*** Opening Document segment ***

So the idea, I guess, would be to figure out some sort of cheap, easy special for people – Swanny's idea is a coffee and a toastie for $6 – and then make up flyers with that special, a map, and whatever else... maybe a clip art picture of a cake? Send those bitches out by foot to houses in the area, and local businesses, and BOOMBA-BIMBA, that's some possible local interest. As it is the place only does like ten fucking sales a day. What is there to lose? Nothing whatsoever. I could definitely see myself working in a place underneath my fucking house for cash and generating the business myself. That would be absolute heaven.

Since living in Melbourne I've found – other than my initial stint working bar at Yah Yah's which was doomed from the moment they put free drinks under my nose eleven hours a weekend – I've found that all of my jobs have come from random social opportunities, rather than actual concerted searching. That's the way it's going to be I feel, for as long as I continue to toil in the 'workforce'. Fuck trying to break into some place where no one knows who you are, or what you're about, and fitting in to the scene of the joint is based on a roll of the dice alone... fuck that right off. There are plenty of opportunities for hustling money around the place with people you get along with if you just keep putting yourself out there.

That's the trap of being born without affluence, I guess. For someone like me, who grew up around people who would end up running businesses and deciding their own destinies with plenty of room to move, it's pretty fucking easy to be in control of your own world. I could count on one hand, maybe even one finger, the amount of times when I've been really in danger of falling into a bad situation and having to look for help to pull myself out of it. And even then, for me, help exists.

So many people don't have these opportunities thrown at them on a weekly basis, not getting to choose which ones they like and which ones they can see themselves doing. Some people are still handing out resumes at thirty. Thirty-five. Hairs greying. Hope running out.

I'm really excited at the possibility of working at a cafe that sucks, because that means it's a blank slate, and I may be able to have a hand in making it into something worthwhile and profitable. That's really cool, and from where I sit, I feel pretty fucking lucky right now.

Peace, Taco.

Nice People

What is 'nice'? I mean, okay, being nice is important, it's an important trait to have, but when someone is described primarily as 'nice' – as in when that's the first word used to describe them – what does that mean?

I think it could mean one of two things: it could mean that the person doing the describing doesn't know their subject that well – like when people say, “they seem nice”... “I like her, we didn't really talk, but she seems nice.” That's not really anything much. So if you've spoken to someone a few times, and they still just “seem nice”, then it probably means that you don't have much of a connection to them. They don't interest you and you don't interest them – or at least the former, but more than likely both.

*** Closing Document segment ***
*** Opening Provided records ***

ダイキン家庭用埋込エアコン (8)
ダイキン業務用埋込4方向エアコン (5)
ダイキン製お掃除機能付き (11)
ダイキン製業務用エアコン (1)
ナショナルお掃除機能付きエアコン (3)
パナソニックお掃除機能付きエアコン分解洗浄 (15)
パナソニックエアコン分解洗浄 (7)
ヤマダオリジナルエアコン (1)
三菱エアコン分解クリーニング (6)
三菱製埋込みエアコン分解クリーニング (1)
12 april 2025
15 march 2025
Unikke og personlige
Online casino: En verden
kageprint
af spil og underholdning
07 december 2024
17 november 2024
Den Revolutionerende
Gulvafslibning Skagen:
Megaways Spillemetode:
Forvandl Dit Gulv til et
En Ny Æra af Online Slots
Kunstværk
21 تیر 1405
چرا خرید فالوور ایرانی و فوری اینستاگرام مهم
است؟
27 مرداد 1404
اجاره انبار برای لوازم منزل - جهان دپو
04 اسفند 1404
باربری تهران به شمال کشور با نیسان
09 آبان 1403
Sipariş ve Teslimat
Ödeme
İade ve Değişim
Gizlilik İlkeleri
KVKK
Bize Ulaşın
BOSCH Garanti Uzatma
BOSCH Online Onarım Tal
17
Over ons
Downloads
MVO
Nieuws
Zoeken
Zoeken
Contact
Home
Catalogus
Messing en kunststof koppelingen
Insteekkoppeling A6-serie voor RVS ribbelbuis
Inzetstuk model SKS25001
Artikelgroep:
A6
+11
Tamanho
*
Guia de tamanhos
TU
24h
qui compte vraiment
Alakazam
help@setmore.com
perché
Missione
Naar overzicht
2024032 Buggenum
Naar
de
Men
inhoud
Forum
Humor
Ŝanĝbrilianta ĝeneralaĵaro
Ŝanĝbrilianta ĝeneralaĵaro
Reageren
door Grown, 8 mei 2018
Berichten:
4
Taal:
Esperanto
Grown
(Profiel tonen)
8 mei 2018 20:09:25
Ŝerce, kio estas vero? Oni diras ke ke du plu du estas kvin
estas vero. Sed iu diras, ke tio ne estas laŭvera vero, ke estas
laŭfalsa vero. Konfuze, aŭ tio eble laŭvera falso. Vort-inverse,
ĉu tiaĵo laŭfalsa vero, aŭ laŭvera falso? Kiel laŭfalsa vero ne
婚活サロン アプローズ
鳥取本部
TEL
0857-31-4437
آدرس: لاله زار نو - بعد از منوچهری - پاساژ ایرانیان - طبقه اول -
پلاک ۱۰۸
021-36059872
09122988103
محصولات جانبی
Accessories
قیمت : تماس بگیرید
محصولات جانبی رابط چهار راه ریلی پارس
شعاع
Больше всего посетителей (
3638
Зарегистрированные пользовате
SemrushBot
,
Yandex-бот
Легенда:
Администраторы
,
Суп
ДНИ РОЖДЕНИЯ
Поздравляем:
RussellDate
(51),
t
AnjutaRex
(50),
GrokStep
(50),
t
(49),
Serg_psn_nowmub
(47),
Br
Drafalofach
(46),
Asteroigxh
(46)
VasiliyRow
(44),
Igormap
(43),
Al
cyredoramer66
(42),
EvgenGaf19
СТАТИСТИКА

*** Closing Provided records ***

**Brief 1:** List everything the blog post suggests putting on the flyers.
**Brief 2:** Print the blog post's part that opens with the words containing "What is 'nice'?" and closes with "does that mean?".
**Brief 3:** Give what follows in the blog post, picking up after its last sentence.

**Exercise response 1:**
- the special
- a map
- a clip art picture of a cake

**Exercise response 2:**
What is 'nice'? I mean, okay, being nice is important, it's an important trait to have, but when someone is described primarily as 'nice' – as in when that's the first word used to describe them – what does that mean?

**Exercise response 3:**
That's why I don't understand why someone would want to be 'nice', or to be thought of as nice. I don't know how I want to be thought of... maybe as someone who brought happiness to everyone that met him, or someone whose thoughts and words were interesting and thought provoking, someone who was funny. Not “a nice person” though, not just that. I couldn't think of anything worse. And yet some people do want to be thought of as nice, and they still fuck EVEN THAT up. Because sometimes behind niceness hides passive-aggression. Sometimes someone who is trying to be 'nice', and declaring that as their goal, is really just too scared to identify what their actual aims are. Maybe they are ashamed of their true desires, or ashamed that they have selfish desires at all. Notice that I said that I want to be 'thought of as someone who...' etc. etc., because it's still about me. Of course. At least a little.

I really don't trust people who are unable to admit that they have selfish desires that may motivate a proportion of their actions. I'm sure of it, even in my language here, using the word 'admit', I really do believe that everyone who wants to continue to participate in life is doing so for some measure of selfish reason. Because they want to get something out of it. And that's okay, that's what we are supposed to want, I think; to add something, and to get something back in return. So when someone says to me, “I'm just trying to be nice”, I think,
“I know that's what you're trying to do, and as much as I'm sure you think you're achieving it, you're not. You're just afraid, afraid to admit that you want something, afraid to admit that you want life to be fair, and you want to get a return for the effort that you wish everyone saw you were putting in. But you're not, and you don't like it, you don't want to tell anyone, you want them to notice on their own, but why won't they? Why won't they notice you?”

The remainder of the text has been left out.